Top of Source data

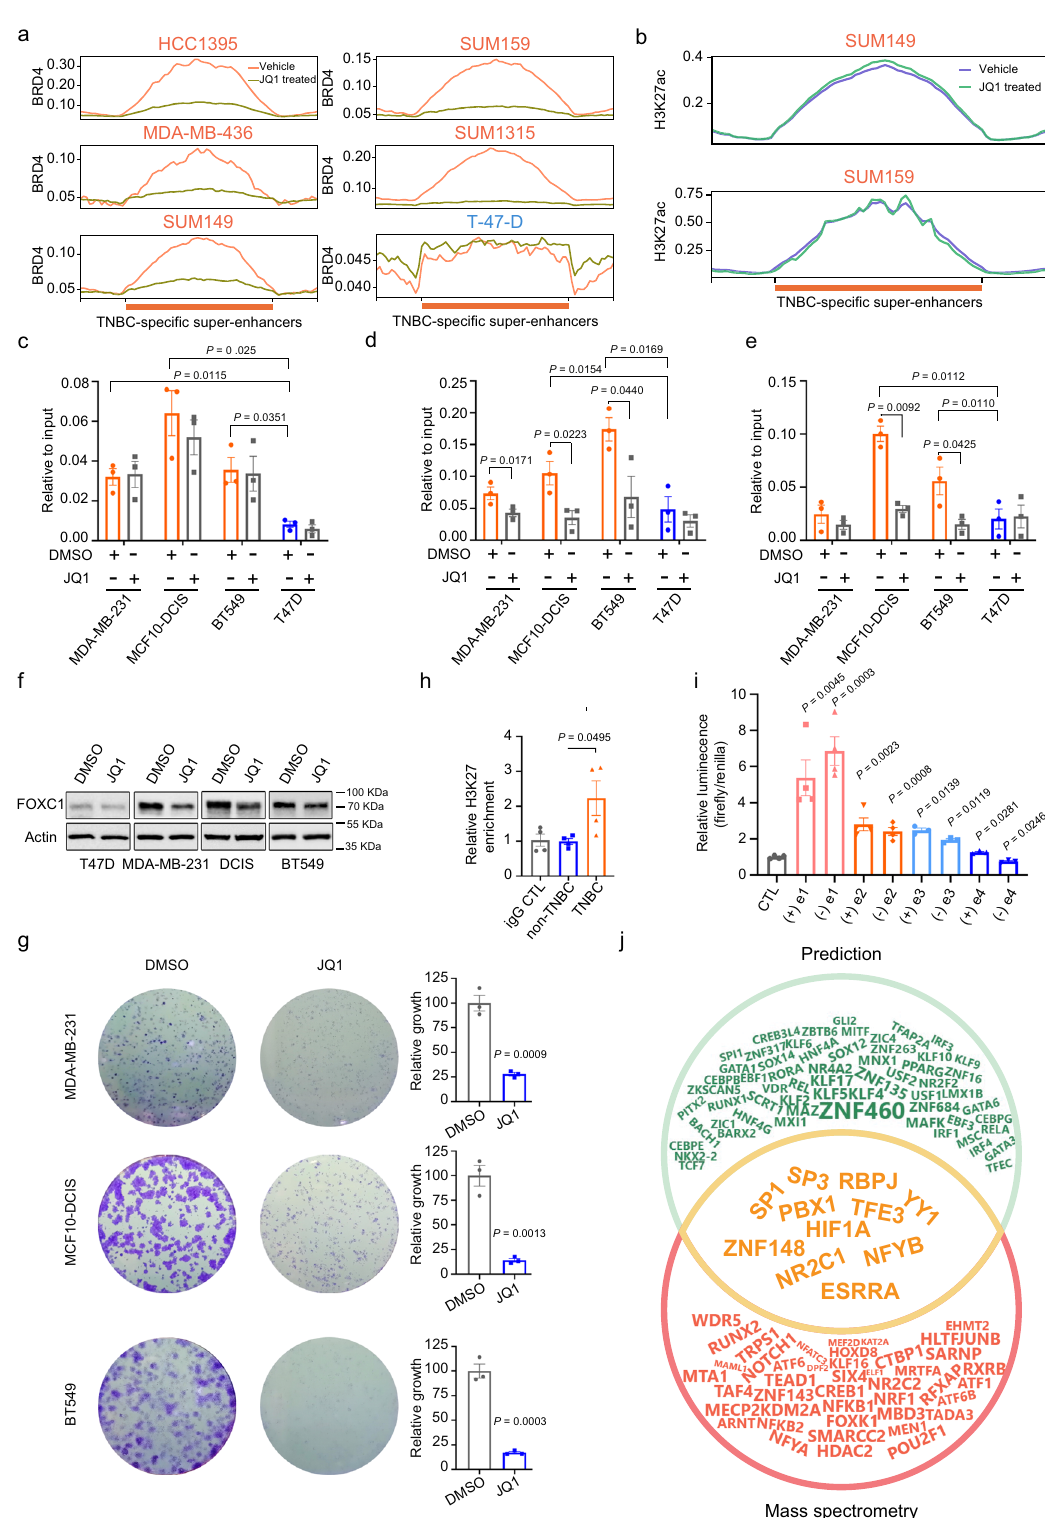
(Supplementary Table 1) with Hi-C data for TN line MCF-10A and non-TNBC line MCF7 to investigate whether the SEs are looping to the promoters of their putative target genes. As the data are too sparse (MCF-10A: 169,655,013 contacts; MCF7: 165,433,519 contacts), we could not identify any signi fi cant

Bottom of Source data
Top of Source data

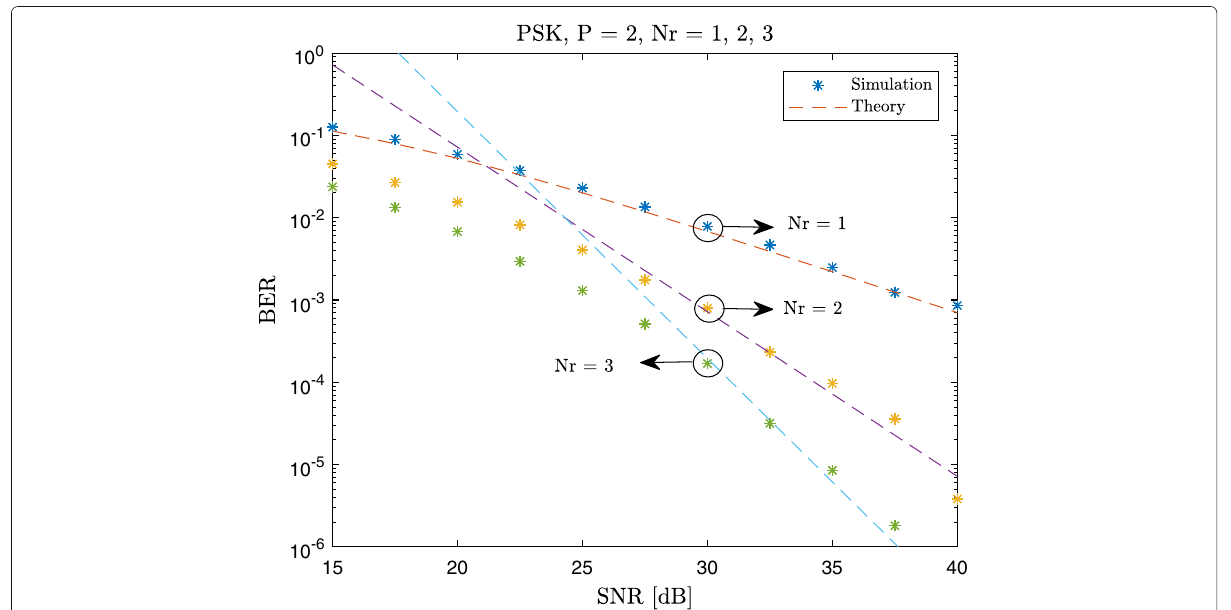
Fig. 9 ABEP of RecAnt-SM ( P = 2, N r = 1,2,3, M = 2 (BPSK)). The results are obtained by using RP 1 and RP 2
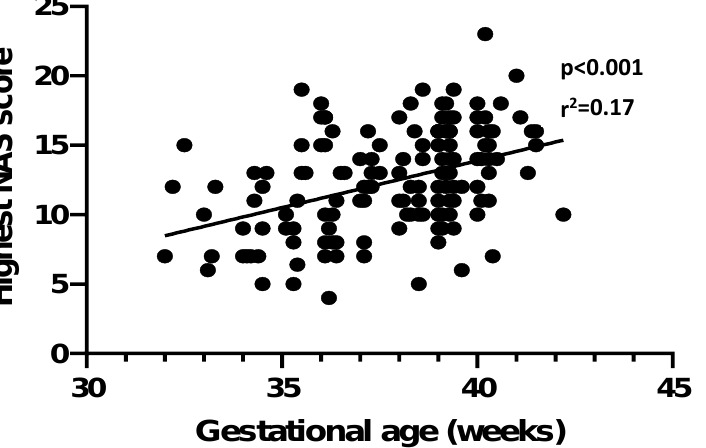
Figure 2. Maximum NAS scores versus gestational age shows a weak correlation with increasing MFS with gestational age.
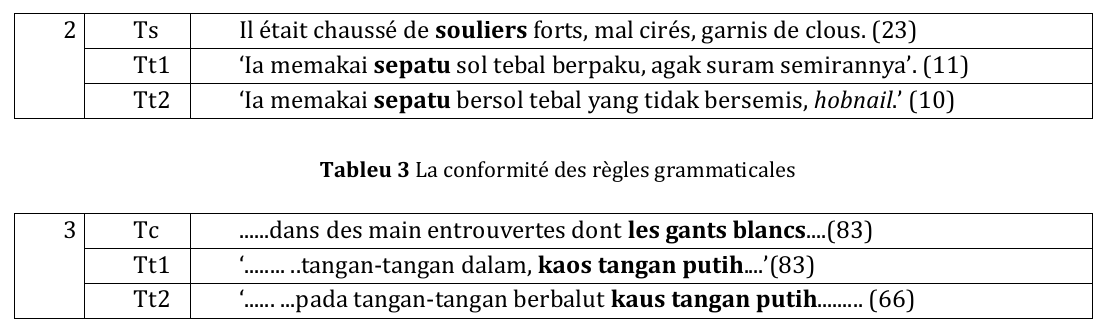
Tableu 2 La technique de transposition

Bottom of Source data
Top of Source data

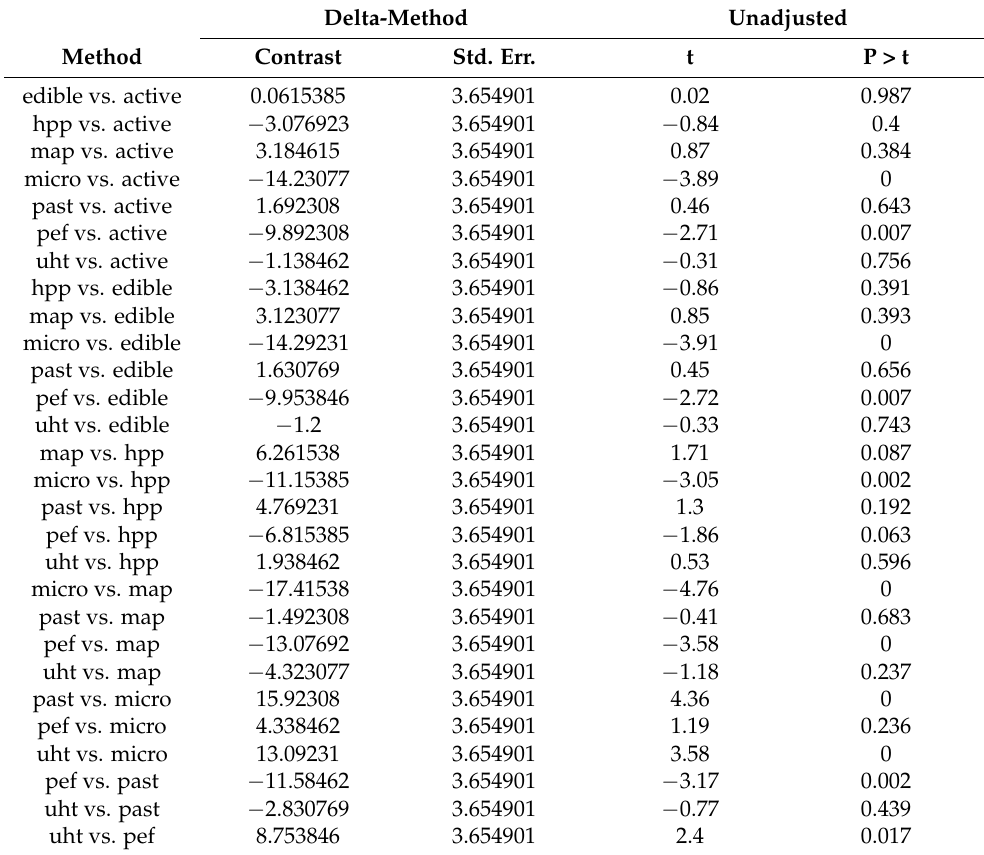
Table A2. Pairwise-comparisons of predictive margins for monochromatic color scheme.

Bottom of Source data

Each line from the one that contains "Figure 2. Maximum" down to the one that contains "Tableu 2 La technique de transposition" is to be returned exactly as it stands above, both ends included, with pictures removed.

_Result for this exercise:_
Figure 2. Maximum NAS scores versus gestational age shows a weak correlation with increasing MFS with gestational age.
Tableu 2 La technique de transposition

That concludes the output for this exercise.